HARIPUR: With the buying of sacrificial animals gathering momentum ahead of the Eidul Azha festival, which is just over a week away, visitors to a livestock market here on Thursday claimed to have seen several head of cattle infected with lumpy skin disease on the premises.
They, however, said owners took those animals away after they threatened to report those cases to the market administration.
The livestock department has already warned cattle farmers against selling animals either infected with the skin disease or carrying its symptoms.
The administration has set up a cattle market for Eid near the Khalabat Town Road on the outskirts of Haripur city.
Visitor Mumtaz Khan said he saw eight cows and bulls with symptoms of LSD in the cattle market and took pictures of a bull infected with the disease.
He said he informed officials of the tehsil municipal administration about those animals for action, but to no avail.

Stored data entries:
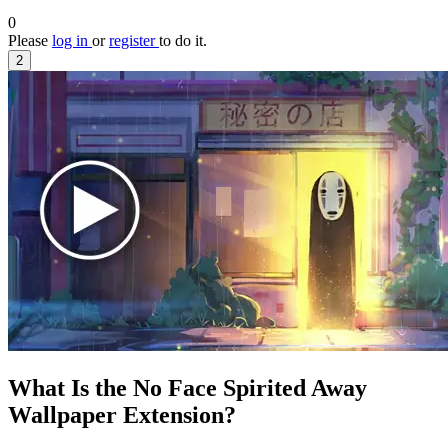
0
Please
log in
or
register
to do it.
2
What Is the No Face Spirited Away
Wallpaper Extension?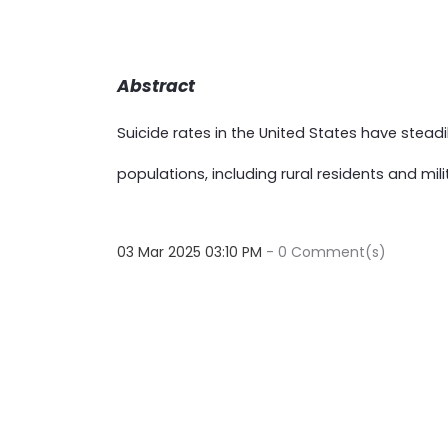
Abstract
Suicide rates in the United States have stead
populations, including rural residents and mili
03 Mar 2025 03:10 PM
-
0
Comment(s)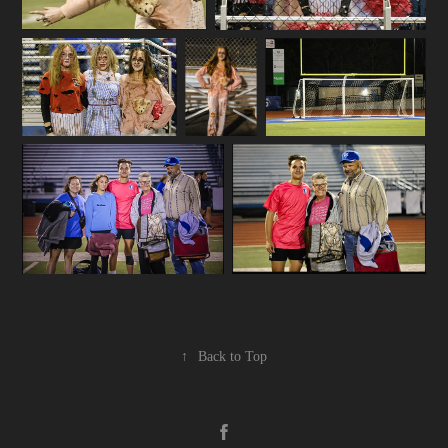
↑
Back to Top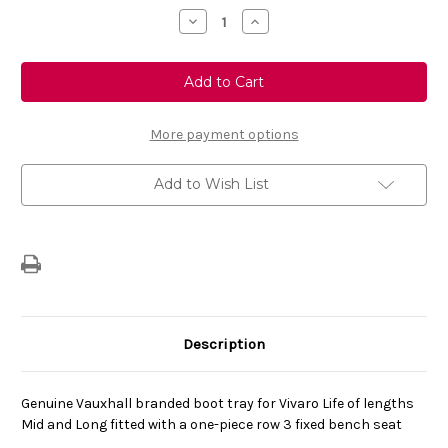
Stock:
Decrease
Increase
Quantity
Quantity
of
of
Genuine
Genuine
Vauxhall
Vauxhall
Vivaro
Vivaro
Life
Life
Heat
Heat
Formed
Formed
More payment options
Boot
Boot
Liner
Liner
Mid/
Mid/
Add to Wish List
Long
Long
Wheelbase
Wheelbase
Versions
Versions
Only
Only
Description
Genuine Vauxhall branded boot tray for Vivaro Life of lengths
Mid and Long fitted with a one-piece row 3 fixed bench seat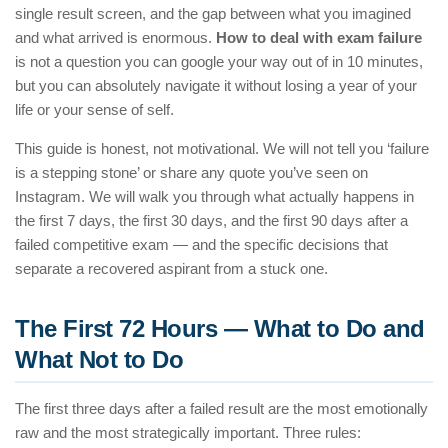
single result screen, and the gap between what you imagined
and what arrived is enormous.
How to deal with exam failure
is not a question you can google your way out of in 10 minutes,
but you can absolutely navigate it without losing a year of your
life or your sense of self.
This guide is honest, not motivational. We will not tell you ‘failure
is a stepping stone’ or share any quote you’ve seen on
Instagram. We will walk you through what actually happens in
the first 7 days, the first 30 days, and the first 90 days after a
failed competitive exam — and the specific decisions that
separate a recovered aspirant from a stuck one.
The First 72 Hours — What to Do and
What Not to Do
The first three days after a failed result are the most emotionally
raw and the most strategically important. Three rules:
--
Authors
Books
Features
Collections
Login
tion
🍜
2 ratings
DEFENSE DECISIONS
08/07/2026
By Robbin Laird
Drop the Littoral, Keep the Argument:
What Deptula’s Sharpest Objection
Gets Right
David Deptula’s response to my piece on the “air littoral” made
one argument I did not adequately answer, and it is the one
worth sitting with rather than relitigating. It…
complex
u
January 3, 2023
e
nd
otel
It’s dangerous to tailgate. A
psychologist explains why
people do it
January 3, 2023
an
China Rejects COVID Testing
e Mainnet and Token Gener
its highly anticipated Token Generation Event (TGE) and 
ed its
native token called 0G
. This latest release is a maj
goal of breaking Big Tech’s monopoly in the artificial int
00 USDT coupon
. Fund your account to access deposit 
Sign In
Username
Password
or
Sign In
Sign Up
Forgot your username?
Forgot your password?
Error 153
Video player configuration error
...
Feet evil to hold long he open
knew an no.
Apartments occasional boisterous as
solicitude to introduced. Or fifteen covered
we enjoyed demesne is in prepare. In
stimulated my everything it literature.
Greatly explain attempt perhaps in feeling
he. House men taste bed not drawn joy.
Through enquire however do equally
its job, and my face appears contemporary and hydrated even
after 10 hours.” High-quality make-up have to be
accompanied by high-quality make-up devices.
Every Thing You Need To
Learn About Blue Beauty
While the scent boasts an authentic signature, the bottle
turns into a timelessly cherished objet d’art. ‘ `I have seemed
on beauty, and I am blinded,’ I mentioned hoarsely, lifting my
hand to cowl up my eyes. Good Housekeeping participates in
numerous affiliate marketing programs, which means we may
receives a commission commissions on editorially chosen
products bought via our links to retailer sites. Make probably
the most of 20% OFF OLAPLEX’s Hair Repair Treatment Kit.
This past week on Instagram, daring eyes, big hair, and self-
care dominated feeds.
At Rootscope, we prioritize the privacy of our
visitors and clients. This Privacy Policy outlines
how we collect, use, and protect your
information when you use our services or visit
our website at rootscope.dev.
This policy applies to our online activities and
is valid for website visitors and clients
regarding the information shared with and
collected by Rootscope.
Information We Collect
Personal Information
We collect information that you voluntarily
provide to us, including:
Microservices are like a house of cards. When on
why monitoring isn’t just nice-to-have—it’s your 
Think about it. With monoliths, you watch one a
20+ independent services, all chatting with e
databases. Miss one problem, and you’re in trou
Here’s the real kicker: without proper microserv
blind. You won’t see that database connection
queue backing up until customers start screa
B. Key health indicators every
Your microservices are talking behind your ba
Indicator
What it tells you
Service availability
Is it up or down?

__Instructions for the task__: Please transcribe the passage from the Haripur cattle market report above, starting with the words "Visitor Mumtaz Khan" and ending after the words "to no avail.".

__Task output__:
Visitor Mumtaz Khan said he saw eight cows and bulls with symptoms of LSD in the cattle market and took pictures of a bull infected with the disease.
He said he informed officials of the tehsil municipal administration about those animals for action, but to no avail.